Tuesday, 22 June 2021

The Connection has been Lost. Attempting to Reconnect to Your Session

 Reference webiste https://blogs.it.ox.ac.uk/nexus/2016/09/09/rdp-the-connection-has-been-lost/


n many cases this problem is caused by a feature known as Auto-Tuning. This is supposed to continually adjust TCP/IP receive window size based on the network conditions at any given moment. But on a less-than-perfect network this can cause time-out issues.

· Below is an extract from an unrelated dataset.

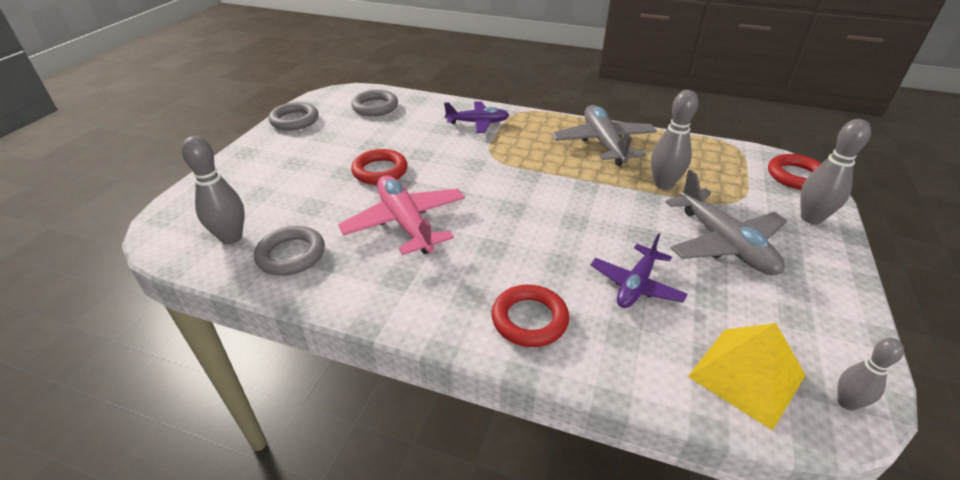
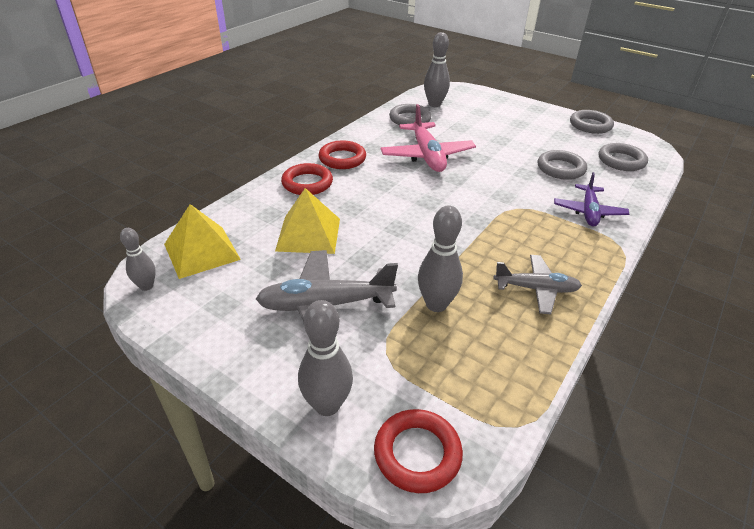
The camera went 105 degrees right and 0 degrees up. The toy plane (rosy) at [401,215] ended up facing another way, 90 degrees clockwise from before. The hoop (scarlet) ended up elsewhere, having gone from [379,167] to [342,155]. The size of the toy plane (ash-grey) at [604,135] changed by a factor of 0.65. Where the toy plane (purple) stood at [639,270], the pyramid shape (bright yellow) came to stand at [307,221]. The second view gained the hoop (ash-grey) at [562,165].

The TCP receive window size is the maximum amount of incoming data that can be buffered at once on the receiving side of a connection. The sending host can send only that amount of data before waiting for an acknowledgement and then a “receive window” update from the receiving host.

The TCP/IP stack nowadays tunes itself with larger default window sizes than it used to. Instead of using a hard-coded default value, TCP automatically adjusts the window size – beneficial during bulk data transmission by reducing the number of segments sent with large amounts of data.

Auto-Tuning continually determines the optimal receive window size by measuring bandwidth delays and the application’s retrieve rate. In an ideal world this means excellent performance even with changing network conditions. In the real world this means occasional timeout errors…

This doesn’t just affect Remote Desktop – some older version of Outlook used to get error 0x800CCC0F (“The connection to the server was interrupted. If this problem continues, contact your server administrator or Internet service provider (ISP).”) for the same reason.

What can be done?

To tweak your auto-tune settings:

Run CMD as an administrator and enter this command:

netsh interface tcp set global autotuninglevel=restricted

If you later wish to reverse this setting:

netsh interface tcp set global autotuninglevel=normal

To see what you’ve got right now:

netsh interface tcp show global

The permited values for the AutoTuningLevel parameter are:

disabled
Sets the receive window at the default value.
highlyrestricted
Lets the receive window grow beyond the default value, but does so very conservatively.
restricted
Lets the receive window grow beyond the default value, but limits such growth in some scenarios.
normal
Lets the receive window grow to accommodate most scenarios.
experimental
Lets the receive window grow to accommodate extreme scenarios.

N.B.  The experimental value may decrease performance and should only be used for testing.